There’s a good chance that you’re sitting in front of your desk or on your sofa or on a public mode of transport while reading this. Considering most of us spend the majority of our time in front of a digital medium this would be a fair assumption to make.
The problem begins with the act of sitting itself. You see we weren’t designed to sit for such extensive periods of time. As a sedentary activity excessive sitting was dubbed as the ‘new smoking’ as a number of studies began to link it to a greater risk of obesity, diabetes, early death from heart disease and cancer.
Then comes the slew of other problems it causes to you’re your external body (musculoskeletal system). From hunching forward to protruding your neck to taxing your eyes to straining your wrists to causing stiff shoulders and hips to causing lower back; the health ramifications of a desk job overshadow all its perceived ‘work-life’ benefits.
In fact, lower back pain is estimated to be 540 million people at any given point in time and is now been labelled as one of the leading causes of disabilities worldwide, according to study by The Lancet. Did you know that lower back pain is also the fourth highest cause of disability in India?
The good news is that all you need is all you need is some simple stretches and minor adjustments in your environment to reduce the discomfort, further complications for your health and job satisfaction.
Key problem area #1: Lower back pain
The most common problem that most people who sit chained to a desk face. The slump in your back pushes your spine out-of-sync while sitting by itself puts the entire load of your body on your lower back.
Quick fix: Rock your pelvis back and forth when you’re sitting in your desk chair, tilt your pelvis up and back from time-to-time to loosen your back muscle and prevent them from tightening. Also, use a lumber pillow to cushion the gap between your lower back and chair to help keep your back upright.
The stretch: Pilates wall roll down
Key problem area #2: Tight hips
As mentioned before the human body wasn’t designed to be in a seated position for long durations of time. Spending too much time in this position can shorten your hip flexors, the muscle in front of your hips and cause and pain. Stiffness in this region also causes add to more lower back issues.

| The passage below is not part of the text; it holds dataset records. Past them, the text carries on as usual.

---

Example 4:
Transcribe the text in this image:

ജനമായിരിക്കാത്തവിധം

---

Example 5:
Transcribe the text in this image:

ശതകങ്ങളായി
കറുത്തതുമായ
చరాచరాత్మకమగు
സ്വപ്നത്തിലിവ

Quick fix: Stand up from your seated position regularly to give your muscles tightened muscles a break and increase the blood circulation the stiffened area. Ideally, you should be looking to move around every 30 to 60 minutes.
The stretch: Seated hip stretch
Key problem area #3: Neck, shoulder and chest pain & stiffness
You don’t realise how many aches and pains you cause your neck, shoulders and chest muscles (pectorals-side muscles of the chest) while operating on your desktop using your mouse and keyboard for an extended period of time. Sitting too far away from your keyboard and screen or an inappropriate position can cause strain and injury to these areas.
Quick fix: Fix the monitor of computer directly in front of your sight as you sit upright, instead of your side or in an angled position. This keeps your neck, shoulders and chest in a good position. Also, use a hands-free device if you’re on the phone frequently to avoid forcing your ear, shoulder and head into an awkward position.
Stretch #1: Seated neck stretch
Stretch #2: The doorway stretch
Key problem area #4: Wrist pain
Similar to your other body parts your wrist was not supposed to be in a position where it is constantly pounding away on the keyboard either. Overusing it in the position it is at while typing for long durations results in leads to conditions like ‘carpel tunnel syndrome’ or persistent pain due to the fatigue in tendons in that area.
Quick fix: Place your wrists as naturally as you can on your mouse or keyboard without much strain. Also, use a wrist rest for your keyboard and mouse and keep taking breaks in between to give your wrists a rest.
The stretch: Prayer stretch
Key problem area #5: Eye strain
Out of all the major issues related to being seated to workstation this one gets ignored the most. Staring into a digital device for an extended period of time and straining your eyes to read print that’s too fine or too close to your face are two of the most common issues that people face. Not blinking enough while staring into the screen also leads to dry eyes and fatigue.
Quick fix: Look away from your screen every 20 to 30 minutes to something that’s far away in the distance, such as a building in the distance through your workspace window or something distant on your office floor. Better yet just get up and move away from your screen and workstation. Make sure the monitor is 20 to 40 inches away from your face and at eye level to maintain a safe distance.